Dickie Hodges, Nomura
What is your strategy?
Our Global Dynamic Bond Fund is a flexible, “go-anywhere” approach to fixed income investing. The fund is unconstrained by benchmark allocations, allowing for the ability to seek attractive total returns by investing across the full fixed income market spectrum.
We seek attractive fixed income return opportunities globally, combining issues with different return drivers and time horizons to achieve genuine diversification We then use a wide range of simple derivatives to mitigate and manage downside volatility with an emphasis on efficiency. Using these instruments, the risk exposures of the fund are dynamically adjusted around the longer-term strategy, to cope with periods of volatility and rising yields.
Why should fund selectors invest in your fund vs your peers?

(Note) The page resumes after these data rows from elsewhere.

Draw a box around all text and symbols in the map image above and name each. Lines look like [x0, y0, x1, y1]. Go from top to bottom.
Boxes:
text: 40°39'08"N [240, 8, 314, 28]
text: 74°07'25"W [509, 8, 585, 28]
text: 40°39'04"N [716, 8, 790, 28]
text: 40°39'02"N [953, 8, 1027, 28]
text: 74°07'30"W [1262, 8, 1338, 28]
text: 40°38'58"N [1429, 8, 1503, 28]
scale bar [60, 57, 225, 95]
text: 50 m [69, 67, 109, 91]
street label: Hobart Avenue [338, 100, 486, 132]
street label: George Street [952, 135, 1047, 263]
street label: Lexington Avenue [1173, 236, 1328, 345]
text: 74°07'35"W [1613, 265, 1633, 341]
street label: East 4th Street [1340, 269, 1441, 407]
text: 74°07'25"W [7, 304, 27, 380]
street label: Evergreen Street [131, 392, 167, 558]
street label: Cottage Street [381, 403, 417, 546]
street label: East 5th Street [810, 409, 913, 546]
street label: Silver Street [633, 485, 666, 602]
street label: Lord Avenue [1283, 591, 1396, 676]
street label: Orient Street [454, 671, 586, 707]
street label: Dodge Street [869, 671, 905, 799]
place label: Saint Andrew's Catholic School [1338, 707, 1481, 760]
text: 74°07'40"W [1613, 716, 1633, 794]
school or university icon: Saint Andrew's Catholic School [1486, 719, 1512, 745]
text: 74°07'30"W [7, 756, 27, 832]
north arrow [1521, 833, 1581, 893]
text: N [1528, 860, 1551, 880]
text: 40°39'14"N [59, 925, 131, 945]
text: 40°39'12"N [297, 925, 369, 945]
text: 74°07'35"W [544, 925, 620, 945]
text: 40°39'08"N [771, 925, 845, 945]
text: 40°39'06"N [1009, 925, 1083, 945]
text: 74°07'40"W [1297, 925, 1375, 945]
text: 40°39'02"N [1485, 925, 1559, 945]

Nomura’s Global Dynamic Bond Fund performance has been +9.58% year to date to the end of July in euros and we controlled volatility effectively in 2018. This combination of delivering the upside of fixed income markets whilst controlling the downside is a hallmark of our strategy and is what our investors tell us they most value.
Nomura’s Global Dynamic Bond Fund vs category average (EUR)
Why does your strategy stand out from your peer group?
Our performance track record; Agile asset allocation leveraging on the skills of the dedicated investment team; expertise in downside risk hedging, including the use of optionality – we place great emphasis on downside risk control; Unlike a few of our larger peers we do not hold any equity positions!
How do you protect investments against market volatility?
We very actively hedge our exposures against short term volatility, with hedges designed to counter the specific risks that we face.
Perhaps this is best illustrated by example. In 2019, we have used duration (interest rate sensitivity) to hedge against broad risk-off behaviour. We have also used equity put options, buying protection against falls in US, European and Japanese equity indices. In May, when risk markets sold off to a degree, these hedges helped keep our returns in positive territory.
We then took profits on that hedge in June, re-striking the options further from the money to act as a specific hedge to a negative outcome from the G20 summit. As it transpired, that hedge was unnecessary, but the few basis points of give-up in potential returns was more efficient than having to reduce and then re-establish our risk positions.
How does your fund prosper in a bear market?
In times of rising rates, credit spreads and volatility, we would expect our derivative overlays to protect the portfolio to a great degree and lead us to outperform competitors who take highly positive directional views on rates and spreads without the degree of hedging we typically employ. This was the situation in 2018, when our hedges allowed us to actively profit from rising rates.
The unconstrained space has had bad press recently and suffered big outflows. What do you say to ease investors’ concerns?
Recent scandals over liquidity have led some funds to gate against redemptions or face selling holdings at steep discounts. Nomura’s Global Dynamic Bond Fund invests only in liquid bonds and securities. It does not and will not hold private debt instruments. We report our liquidity position to the fund’s regulator on a daily basis, via the analysis of a third-party provider: Arkus Financial. They estimate that we could sell 89% of the portfolio within a single day, and 99% within a week. By buying only liquid, frequently-traded instruments, liquidity is simply not an issue for our fund.
What is your professional biggest fear at the moment?
The situation around Brexit remains chaotic. There is concern that a “no-deal” Brexit could follow the appointment of Boris Johnson as prime minister, though we suspect any such move would be stymied by Parliament. It is very unclear how a disorderly Brexit might impact the financial services industry in the UK. The other major fear we have is that interest rates may not meaningfully rise again in our working lifetime. This is now a meaningful probability and implies suppressed returns for (particularly index-tracking) investors for the foreseeable future.